1. Hukuk Dairesi 2016/5917 E. , 2019/4354 K.
"İçtihat Metni"MAHKEMESİ :ASLİYE HUKUK MAHKEMESİ
DAVA TÜRÜ : TAPU İPTALİ VE TESCİL
Taraflar arasında görülen tapu iptali ve tescil davası sonunda, yerel mahkemece davanın reddine ilişkin olarak verilen karar taraflarca yasal süre içerisinde temyiz edilmiş olmakla dosya incelendi, Tetkik Hakimi ... ..."nın raporu okundu, açıklamaları dinlendi, gereği görüşülüp düşünüldü;
-KARAR-
Dava, tapu iptal ve tescil isteğine ilişkindir.
Asıl davada davacı ..., 13, 62, 65,66,67, 70 parsel sayılı taşınmazlardaki ... ve ...’ın paylarının sahte kimlik ve vekaletname ile temliklerinin yapıldığını, bu durumun müfettiş incelemesi ile ortaya çıktığını ileri sürerek davalılar adına olan tapu kayıtlarının iptali ile gerçek malikler adına tapuya tesciline karar verilmesini istemiş, birleşen 2011-885 E. sayılı dosyanın davacıları, 62,66,67,70 parsel sayılı taşınmazlardaki sırası ile 28/4080, 155/4564, 129/12982, 42/731 payların iptali ile gerçek malik ... mirasçıları adına tapuya tescilini istemişlerdir.
Davalı Munip davaya cevap vermemiştir.
Davalı ..., tapu siciline güvenerek tapuda resmi memur huzurunda pay satın aldığını, iyi niyetli olduğunu, sicile güvenerek yapılan alımlarda kazanılan hakların geçerli olacağını belirterek davanın reddini savunmuştur.

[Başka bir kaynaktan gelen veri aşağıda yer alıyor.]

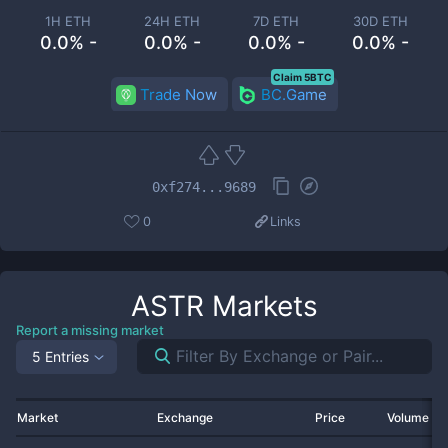
1H ETH
24H ETH
7D ETH
30D ETH
0.0% -
0.0% -
0.0% -
0.0% -
Claim 5BTC
Trade Now
BC.Game
0xf274...9689
0
Links
ASTR
Markets
Report a missing market
5 Entries
Market
Exchange
Price
Volume 2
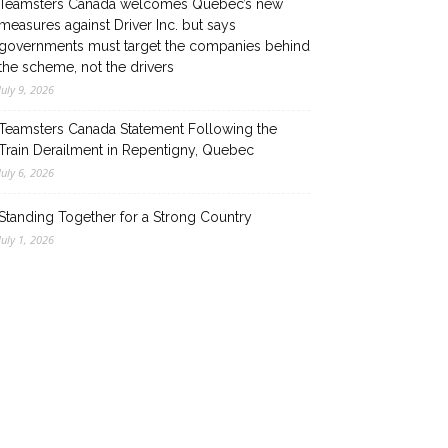
Teamsters Canada welcomes Quebec’s new
measures against Driver Inc. but says
governments must target the companies behind
the scheme, not the drivers
July 9, 2026
Teamsters Canada Statement Following the
Train Derailment in Repentigny, Quebec
July 6, 2026
Standing Together for a Strong Country
July 1, 2026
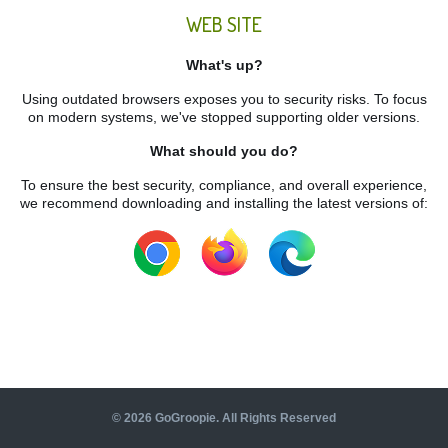
WEB SITE
What's up?
Using outdated browsers exposes you to security risks. To focus
on modern systems, we've stopped supporting older versions.
What should you do?
To ensure the best security, compliance, and overall experience,
we recommend downloading and installing the latest versions of:
©
2026
GoGroopie. All Rights Reserved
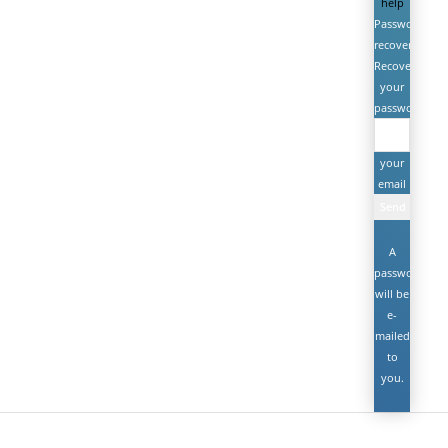
help
Password
recovery
Recover
your
password
your
email
A
password
will be
e-
mailed
to
you.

Davanın kabulüne ilişkin olarak verilen karar Dairece ‘’ davalı ..."ın ..."dan gelen payları edinmesinde iyiniyetli olup olmadığının araştırılması, yanların bu konuda bildirecekleri tüm delillerin toplanması davalı ..."ın çekişme konusu taşınmazlardan 67 parsel sayılı taşınmazda satış tarihi itibariyle paydaş olduğunun gözetilmesi suretiyle varılacak sonuca göre karar verilmesi gerekirken, noksan soruşturma ile yazılı şekilde karar verilmiş olması doğru değildir’’ gerekçesiyle bozulmuş, bozmaya uyularak yapılan yargılama sonunda, davalı ...’in kötüniyetli olduğu iddiasının kanıtlanamadığı gerekçesiyle davanın reddine karar verilmiştir.
Hükmüne uyulan Bozma ilamı uyarınca inceleme yapılarak ...’in kötüniyetli olduğu iddiasının kanıtlanamadığı, TMK’nın 1023. maddesinden yararlanacağı gözetilerek davanın reddine karar verilmiş olmasında bir isabetsizlik yoktur. Davacının yerinde görülmeyen temyiz itirazlarının reddine.

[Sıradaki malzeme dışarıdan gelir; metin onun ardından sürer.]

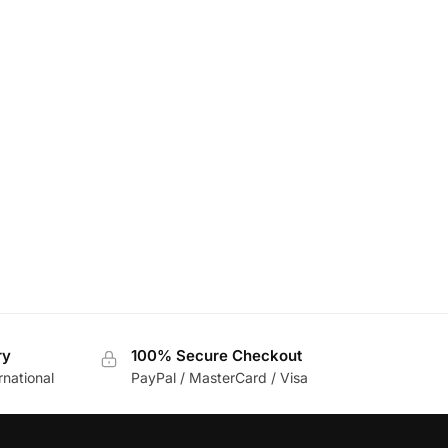
ry
100% Secure Checkout
rnational
PayPal / MasterCard / Visa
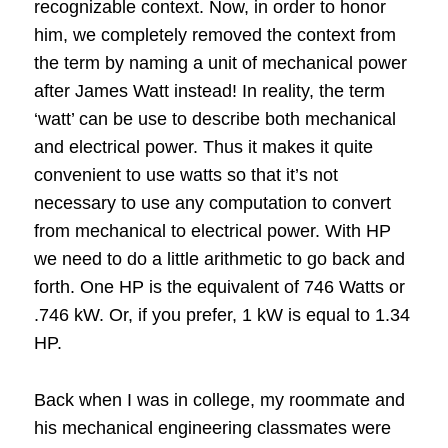
recognizable context.
Now, in order to honor
him, we completely removed the context from
the term by naming a unit of mechanical power
after James Watt instead!
In reality, the term
‘watt’ can be use to describe both mechanical
and electrical power.
Thus it makes it quite
convenient to use watts so that it’s not
necessary to use any computation to convert
from mechanical to electrical power.
With HP
we need to do a little arithmetic to go back and
forth. One HP is the equivalent of 746 Watts or
.746 kW.
Or, if you prefer, 1 kW is equal to 1.34
HP.
Back when I was in college, my roommate and
his mechanical engineering classmates were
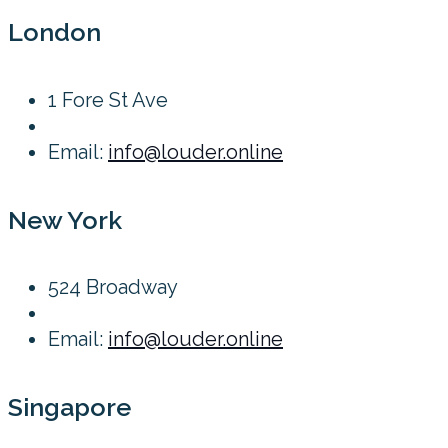
London
1 Fore St Ave
Email:
info@louder.online
New York
524 Broadway
Email:
info@louder.online
Singapore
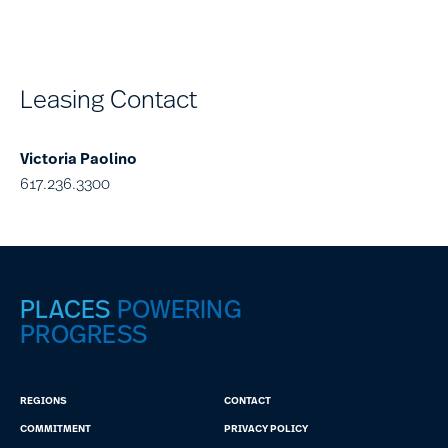
Leasing Contact
Victoria Paolino
617.236.3300
PLACES
POWERING
PROGRESS
REGIONS
CONTACT
COMMITMENT
PRIVACY POLICY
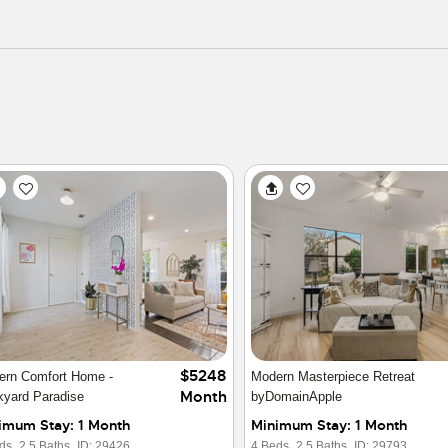
$4950
ry Lakefront Condo Villa on
Mopac
Month
is
imum Stay: 6 Months
Minimum Stay: 1 Month
ds,
1 Baths,
ID: 16302
2 Beds,
3 Baths,
ID: 30086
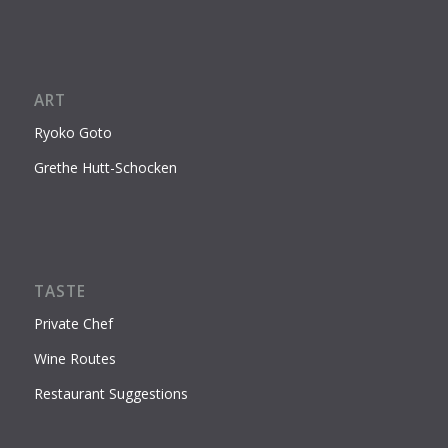
ART
Ryoko Goto
Grethe Hutt-Schocken
TASTE
Private Chef
Wine Routes
Restaurant Suggestions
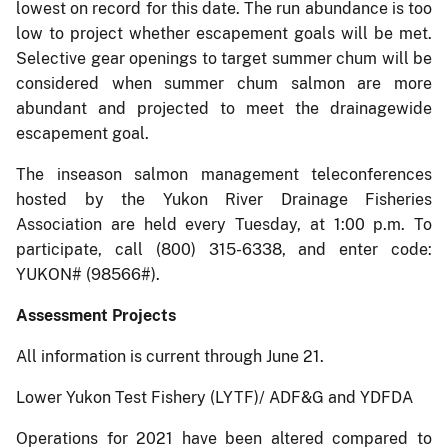
lowest on record for this date. The run abundance is too
low to project whether escapement goals will be met.
Selective gear openings to target summer chum will be
considered when summer chum salmon are more
abundant and projected to meet the drainagewide
escapement goal.
The inseason salmon management teleconferences
hosted by the Yukon River Drainage Fisheries
Association are held every Tuesday, at 1:00 p.m. To
participate, call (800) 315-6338, and enter code:
YUKON# (98566#).
Assessment Projects
All information is current through June 21.
Lower Yukon Test Fishery (LYTF)/ ADF&G and YDFDA
Operations for 2021 have been altered compared to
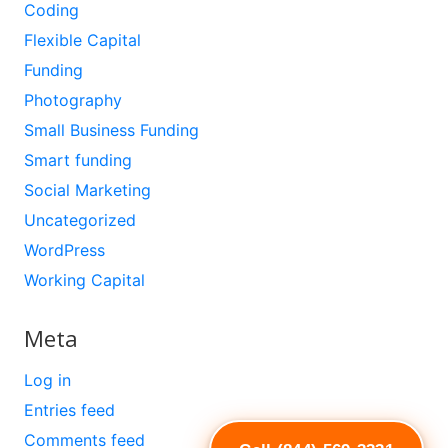
Coding
Flexible Capital
Funding
Photography
Small Business Funding
Smart funding
Social Marketing
Uncategorized
WordPress
Working Capital
Meta
Log in
Entries feed
Comments feed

Davalının temyiz itirazlarına gelince;
Bilindiği üzere davalar birleştirilse bile ayrı dava olma özelliklerini sürdürürler. Hal böyle olunca her bir dava için harcı tamamlanan dava değeri gözetilerek, davalı lehine ayrı ayrı vekalet ücretine hükmedilmesi gerekirken, bu hususun gözardı edilmesi doğru değildir.
Davalının değinilen husus yönünden yerinde görülen temyiz itirazının kabulü ile,hükmün (6100 sayılı Yasanın geçici 3.maddesi yollaması ile) 1086 sayılı HUMK’un 428. maddesi gereğince BOZULMASINA, alınan peşin harcın temyiz edene geri verilmesine, 04/07/2019 tarihinde oybirliğiyle karar verildi.